Given task: Put the listing lines into a Markdown table with the columns "Row" and "Line", starting at the line that contains "Monday, 3:15 PM: which" and ending at the line that contains "12:15 PM -- neither: a". Number each row and leave out any blank lines.

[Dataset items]

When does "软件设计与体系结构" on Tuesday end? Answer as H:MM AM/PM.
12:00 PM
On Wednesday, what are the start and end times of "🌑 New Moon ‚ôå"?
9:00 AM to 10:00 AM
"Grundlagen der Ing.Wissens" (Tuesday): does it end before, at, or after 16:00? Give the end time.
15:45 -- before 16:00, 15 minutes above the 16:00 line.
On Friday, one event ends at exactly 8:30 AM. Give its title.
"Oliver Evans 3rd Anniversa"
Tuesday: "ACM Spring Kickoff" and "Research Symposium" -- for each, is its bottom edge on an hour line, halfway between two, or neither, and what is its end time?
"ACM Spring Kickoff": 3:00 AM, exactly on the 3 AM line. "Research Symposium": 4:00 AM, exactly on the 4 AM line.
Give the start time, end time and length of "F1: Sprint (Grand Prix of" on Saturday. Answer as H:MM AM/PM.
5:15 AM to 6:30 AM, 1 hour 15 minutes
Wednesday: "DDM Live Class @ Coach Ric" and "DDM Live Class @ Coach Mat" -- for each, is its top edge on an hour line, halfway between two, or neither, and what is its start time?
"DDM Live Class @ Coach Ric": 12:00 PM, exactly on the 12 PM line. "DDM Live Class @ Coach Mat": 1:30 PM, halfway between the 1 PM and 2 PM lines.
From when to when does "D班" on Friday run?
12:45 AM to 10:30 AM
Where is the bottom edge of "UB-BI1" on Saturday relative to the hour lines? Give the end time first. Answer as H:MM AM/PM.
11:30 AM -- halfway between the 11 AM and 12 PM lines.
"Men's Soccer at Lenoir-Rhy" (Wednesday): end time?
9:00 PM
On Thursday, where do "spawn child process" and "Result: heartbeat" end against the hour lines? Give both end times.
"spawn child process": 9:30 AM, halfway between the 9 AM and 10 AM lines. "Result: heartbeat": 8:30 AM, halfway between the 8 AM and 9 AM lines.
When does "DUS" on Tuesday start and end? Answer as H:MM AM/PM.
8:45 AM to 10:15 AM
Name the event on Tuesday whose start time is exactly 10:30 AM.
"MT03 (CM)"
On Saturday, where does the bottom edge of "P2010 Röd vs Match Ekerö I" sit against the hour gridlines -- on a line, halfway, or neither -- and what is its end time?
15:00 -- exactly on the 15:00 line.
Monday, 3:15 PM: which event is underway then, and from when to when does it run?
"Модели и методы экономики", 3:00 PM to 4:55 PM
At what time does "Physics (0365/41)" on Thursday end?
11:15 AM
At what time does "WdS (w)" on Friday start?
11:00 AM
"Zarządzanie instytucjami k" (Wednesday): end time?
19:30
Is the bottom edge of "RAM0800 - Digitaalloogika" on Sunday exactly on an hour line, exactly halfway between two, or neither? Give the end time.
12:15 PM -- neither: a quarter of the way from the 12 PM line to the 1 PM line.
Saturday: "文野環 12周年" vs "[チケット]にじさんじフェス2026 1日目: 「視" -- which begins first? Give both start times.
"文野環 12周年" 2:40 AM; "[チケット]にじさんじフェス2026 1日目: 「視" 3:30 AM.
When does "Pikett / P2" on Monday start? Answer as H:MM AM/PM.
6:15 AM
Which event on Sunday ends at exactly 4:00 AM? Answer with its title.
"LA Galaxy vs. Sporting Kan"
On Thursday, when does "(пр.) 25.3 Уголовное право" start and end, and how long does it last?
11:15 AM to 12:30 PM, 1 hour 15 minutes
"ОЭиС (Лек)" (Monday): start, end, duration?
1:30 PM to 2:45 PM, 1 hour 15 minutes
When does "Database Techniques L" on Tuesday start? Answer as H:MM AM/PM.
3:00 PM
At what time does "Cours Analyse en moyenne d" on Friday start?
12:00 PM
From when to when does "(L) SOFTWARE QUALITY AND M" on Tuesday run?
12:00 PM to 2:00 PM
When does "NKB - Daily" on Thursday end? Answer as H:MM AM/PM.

Exercise response:
| Row | Line |
|---|---|
| 1 | Monday, 3:15 PM: which event is underway then, and from when to when does it run? |
| 2 | "Модели и методы экономики", 3:00 PM to 4:55 PM |
| 3 | At what time does "Physics (0365/41)" on Thursday end? |
| 4 | 11:15 AM |
| 5 | At what time does "WdS (w)" on Friday start? |
| 6 | 11:00 AM |
| 7 | "Zarządzanie instytucjami k" (Wednesday): end time? |
| 8 | 19:30 |
| 9 | Is the bottom edge of "RAM0800 - Digitaalloogika" on Sunday exactly on an hour line, exactly halfway between two, or neither? Give the end time. |
| 10 | 12:15 PM -- neither: a quarter of the way from the 12 PM line to the 1 PM line. |